**Exercise description**
What lines below hold the string "each"? Copy them all.

**The data**
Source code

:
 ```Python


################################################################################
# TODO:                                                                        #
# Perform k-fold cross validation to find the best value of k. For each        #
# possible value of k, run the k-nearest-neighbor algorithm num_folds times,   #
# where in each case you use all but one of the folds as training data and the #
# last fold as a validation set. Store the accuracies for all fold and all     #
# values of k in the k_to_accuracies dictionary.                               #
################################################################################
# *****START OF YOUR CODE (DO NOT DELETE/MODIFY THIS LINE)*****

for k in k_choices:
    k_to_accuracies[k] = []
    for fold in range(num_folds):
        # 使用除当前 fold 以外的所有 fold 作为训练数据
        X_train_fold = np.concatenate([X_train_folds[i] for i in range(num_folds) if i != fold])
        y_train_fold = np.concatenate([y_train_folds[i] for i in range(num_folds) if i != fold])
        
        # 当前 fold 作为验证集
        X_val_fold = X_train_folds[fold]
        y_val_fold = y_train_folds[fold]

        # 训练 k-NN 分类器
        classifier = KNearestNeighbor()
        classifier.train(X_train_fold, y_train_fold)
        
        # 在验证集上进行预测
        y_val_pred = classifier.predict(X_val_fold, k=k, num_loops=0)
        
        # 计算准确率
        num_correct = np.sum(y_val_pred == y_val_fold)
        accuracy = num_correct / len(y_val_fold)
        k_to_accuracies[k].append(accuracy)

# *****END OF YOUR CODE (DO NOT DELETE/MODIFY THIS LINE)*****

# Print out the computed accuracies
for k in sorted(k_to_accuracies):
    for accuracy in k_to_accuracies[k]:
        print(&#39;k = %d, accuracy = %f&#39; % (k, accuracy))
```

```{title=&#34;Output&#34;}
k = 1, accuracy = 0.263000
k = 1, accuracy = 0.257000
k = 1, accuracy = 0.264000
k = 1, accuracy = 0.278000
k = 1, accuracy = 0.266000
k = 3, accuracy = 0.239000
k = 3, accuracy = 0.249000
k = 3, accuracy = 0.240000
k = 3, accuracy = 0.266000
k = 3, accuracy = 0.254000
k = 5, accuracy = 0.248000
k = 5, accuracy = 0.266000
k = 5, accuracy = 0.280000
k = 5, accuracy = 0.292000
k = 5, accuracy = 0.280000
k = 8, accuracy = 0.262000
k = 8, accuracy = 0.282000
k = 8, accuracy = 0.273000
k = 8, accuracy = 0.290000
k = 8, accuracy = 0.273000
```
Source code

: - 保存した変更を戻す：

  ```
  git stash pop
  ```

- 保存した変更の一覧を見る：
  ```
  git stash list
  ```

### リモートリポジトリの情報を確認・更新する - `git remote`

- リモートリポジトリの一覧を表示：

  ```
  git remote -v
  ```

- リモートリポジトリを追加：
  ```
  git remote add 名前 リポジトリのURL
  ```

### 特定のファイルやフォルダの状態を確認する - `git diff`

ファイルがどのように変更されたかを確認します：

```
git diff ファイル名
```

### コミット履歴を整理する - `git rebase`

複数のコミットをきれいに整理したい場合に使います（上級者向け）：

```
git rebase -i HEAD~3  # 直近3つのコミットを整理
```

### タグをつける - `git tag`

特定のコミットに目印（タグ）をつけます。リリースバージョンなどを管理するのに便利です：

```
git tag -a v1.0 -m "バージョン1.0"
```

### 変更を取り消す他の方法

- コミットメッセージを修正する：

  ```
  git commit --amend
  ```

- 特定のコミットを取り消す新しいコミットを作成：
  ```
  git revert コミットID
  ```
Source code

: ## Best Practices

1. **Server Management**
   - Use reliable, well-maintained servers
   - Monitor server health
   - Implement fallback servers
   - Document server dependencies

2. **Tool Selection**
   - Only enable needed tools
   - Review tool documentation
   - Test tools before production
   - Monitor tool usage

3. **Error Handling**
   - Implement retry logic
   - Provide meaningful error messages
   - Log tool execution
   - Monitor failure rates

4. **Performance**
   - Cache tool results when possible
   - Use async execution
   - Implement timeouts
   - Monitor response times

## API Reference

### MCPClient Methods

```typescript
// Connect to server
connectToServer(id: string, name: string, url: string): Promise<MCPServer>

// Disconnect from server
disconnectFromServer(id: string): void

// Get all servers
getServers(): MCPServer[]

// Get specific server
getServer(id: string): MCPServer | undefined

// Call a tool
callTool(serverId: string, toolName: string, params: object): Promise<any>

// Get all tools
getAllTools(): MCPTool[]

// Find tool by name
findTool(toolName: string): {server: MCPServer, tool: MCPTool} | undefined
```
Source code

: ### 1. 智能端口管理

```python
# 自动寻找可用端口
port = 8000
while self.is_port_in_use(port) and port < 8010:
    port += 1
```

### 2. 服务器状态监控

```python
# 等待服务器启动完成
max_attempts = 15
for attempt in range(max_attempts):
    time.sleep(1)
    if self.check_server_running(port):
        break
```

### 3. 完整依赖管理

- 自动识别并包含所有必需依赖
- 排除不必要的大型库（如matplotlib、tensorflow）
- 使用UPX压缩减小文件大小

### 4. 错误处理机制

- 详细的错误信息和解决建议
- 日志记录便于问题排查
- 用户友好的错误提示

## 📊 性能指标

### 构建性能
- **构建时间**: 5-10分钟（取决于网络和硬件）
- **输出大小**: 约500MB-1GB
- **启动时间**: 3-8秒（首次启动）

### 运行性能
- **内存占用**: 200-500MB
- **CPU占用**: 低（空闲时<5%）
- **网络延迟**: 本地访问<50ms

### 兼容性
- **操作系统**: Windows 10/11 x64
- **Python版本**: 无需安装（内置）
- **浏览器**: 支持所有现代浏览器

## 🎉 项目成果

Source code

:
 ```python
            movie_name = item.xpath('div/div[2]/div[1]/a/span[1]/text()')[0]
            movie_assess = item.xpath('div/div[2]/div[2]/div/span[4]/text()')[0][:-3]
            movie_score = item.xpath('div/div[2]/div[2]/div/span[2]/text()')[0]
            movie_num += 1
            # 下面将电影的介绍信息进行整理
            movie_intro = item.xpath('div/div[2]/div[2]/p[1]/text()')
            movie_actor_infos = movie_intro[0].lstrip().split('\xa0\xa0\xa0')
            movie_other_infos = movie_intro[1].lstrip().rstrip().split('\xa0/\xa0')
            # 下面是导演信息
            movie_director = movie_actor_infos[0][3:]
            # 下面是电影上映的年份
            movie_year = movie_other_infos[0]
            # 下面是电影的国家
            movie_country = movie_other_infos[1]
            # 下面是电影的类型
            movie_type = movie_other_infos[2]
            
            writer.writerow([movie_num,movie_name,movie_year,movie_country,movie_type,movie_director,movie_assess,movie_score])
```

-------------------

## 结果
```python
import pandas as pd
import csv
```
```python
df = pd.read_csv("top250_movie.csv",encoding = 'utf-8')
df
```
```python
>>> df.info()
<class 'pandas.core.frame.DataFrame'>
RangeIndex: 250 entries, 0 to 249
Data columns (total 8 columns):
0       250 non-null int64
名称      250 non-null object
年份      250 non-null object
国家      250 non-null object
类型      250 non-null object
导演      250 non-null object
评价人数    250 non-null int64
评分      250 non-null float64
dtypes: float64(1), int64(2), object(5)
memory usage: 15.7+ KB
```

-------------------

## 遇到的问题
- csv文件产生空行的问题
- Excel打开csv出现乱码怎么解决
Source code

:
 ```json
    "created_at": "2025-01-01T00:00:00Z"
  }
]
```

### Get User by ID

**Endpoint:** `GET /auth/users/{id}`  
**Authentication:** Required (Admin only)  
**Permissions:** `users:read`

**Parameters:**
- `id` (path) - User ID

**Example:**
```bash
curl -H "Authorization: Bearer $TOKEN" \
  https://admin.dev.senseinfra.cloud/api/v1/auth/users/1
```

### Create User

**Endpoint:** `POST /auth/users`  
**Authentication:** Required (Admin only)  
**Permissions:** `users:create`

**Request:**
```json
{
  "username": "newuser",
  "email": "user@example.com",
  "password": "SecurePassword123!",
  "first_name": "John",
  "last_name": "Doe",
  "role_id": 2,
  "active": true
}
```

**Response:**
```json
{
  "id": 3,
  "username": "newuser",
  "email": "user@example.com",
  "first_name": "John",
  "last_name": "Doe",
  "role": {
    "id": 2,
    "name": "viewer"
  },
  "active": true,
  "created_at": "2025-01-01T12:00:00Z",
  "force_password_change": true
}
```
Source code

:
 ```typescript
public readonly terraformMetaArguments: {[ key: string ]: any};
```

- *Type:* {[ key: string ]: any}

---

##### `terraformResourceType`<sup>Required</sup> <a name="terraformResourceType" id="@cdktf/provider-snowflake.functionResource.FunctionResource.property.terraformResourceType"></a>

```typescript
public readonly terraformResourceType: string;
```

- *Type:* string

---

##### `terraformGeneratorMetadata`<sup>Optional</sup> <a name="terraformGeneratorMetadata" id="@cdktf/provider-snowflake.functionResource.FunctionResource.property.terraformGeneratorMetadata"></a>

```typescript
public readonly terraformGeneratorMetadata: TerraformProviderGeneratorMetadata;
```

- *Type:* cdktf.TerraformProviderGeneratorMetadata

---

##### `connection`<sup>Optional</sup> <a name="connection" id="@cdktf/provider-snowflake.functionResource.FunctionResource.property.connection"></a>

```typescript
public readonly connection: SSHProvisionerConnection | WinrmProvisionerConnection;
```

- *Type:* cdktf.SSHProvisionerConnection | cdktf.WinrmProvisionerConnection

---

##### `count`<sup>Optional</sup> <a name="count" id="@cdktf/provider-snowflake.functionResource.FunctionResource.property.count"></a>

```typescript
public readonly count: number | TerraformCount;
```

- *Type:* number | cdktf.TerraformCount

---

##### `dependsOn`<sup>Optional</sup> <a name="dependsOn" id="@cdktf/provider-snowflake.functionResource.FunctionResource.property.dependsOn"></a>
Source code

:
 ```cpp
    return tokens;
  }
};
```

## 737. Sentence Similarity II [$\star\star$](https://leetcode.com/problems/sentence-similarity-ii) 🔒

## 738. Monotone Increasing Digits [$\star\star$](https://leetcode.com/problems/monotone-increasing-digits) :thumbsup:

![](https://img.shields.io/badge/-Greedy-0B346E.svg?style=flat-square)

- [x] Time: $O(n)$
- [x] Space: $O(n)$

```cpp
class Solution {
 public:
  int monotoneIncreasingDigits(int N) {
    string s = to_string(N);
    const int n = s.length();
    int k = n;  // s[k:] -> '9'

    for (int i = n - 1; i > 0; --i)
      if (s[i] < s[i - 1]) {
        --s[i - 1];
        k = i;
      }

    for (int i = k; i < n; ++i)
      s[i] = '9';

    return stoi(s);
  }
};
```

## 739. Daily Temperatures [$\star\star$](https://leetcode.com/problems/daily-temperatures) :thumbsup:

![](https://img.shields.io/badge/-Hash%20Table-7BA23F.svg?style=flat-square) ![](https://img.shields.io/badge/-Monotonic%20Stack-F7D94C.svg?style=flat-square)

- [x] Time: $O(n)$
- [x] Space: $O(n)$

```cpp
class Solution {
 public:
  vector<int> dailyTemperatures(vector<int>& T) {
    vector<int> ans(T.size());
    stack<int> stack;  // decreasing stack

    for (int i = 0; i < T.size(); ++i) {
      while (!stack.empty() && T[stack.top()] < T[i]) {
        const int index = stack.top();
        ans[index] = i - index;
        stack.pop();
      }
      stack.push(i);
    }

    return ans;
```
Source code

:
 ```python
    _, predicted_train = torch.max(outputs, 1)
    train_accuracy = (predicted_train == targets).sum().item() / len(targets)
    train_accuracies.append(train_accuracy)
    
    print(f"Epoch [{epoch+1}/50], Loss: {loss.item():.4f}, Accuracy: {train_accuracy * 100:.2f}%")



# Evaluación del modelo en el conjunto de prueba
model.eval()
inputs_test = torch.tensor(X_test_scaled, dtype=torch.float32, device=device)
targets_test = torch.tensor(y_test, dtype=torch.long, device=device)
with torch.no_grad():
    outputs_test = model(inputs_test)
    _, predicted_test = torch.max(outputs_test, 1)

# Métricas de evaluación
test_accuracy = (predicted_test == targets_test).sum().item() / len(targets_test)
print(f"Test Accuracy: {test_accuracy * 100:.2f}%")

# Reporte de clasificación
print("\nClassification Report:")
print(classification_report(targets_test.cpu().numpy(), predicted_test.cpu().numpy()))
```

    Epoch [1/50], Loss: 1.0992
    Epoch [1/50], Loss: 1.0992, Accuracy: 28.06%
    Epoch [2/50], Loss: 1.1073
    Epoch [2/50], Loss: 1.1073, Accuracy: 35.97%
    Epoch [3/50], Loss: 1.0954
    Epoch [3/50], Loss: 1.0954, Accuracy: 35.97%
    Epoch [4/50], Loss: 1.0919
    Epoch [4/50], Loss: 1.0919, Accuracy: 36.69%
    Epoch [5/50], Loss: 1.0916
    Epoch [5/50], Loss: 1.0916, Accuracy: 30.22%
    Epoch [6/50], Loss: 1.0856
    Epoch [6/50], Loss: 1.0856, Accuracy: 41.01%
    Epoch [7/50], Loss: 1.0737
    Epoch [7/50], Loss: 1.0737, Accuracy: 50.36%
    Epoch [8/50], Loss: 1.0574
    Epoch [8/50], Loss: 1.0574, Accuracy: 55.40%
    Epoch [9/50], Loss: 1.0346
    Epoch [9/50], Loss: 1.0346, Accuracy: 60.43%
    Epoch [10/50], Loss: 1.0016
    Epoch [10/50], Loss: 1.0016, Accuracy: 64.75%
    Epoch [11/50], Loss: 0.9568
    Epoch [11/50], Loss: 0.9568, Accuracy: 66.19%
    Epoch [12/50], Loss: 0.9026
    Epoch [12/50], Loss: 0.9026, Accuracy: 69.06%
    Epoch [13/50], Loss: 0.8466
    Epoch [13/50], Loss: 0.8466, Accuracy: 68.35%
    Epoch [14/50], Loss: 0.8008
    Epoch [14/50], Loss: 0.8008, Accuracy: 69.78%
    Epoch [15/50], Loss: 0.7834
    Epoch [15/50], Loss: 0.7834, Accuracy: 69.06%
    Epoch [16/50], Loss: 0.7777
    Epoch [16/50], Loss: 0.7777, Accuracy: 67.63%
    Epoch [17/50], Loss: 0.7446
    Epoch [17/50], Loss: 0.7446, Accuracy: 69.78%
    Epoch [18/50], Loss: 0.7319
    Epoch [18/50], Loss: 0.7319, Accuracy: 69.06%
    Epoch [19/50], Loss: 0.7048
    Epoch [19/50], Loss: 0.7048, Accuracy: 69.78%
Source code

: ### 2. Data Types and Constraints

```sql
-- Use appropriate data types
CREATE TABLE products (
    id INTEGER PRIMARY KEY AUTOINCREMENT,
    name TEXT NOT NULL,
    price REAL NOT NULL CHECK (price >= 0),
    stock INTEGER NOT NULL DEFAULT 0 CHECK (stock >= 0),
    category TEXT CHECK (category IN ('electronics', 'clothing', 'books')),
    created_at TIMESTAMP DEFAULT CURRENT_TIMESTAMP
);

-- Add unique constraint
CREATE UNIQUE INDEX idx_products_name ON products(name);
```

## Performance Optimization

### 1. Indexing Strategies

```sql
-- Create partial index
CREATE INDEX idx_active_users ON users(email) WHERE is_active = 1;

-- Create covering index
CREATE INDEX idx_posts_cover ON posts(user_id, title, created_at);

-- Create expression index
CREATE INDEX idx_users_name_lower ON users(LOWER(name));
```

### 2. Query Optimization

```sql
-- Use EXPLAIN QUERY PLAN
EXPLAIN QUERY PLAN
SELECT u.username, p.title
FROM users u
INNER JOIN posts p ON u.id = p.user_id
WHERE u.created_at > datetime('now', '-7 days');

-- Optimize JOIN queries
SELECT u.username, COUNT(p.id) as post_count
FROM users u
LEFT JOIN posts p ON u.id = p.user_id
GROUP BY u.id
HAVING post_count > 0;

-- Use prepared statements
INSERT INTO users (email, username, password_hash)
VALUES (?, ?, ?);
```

**Exercise response**
# Perform k-fold cross validation to find the best value of k. For each        #
# where in each case you use all but one of the folds as training data and the #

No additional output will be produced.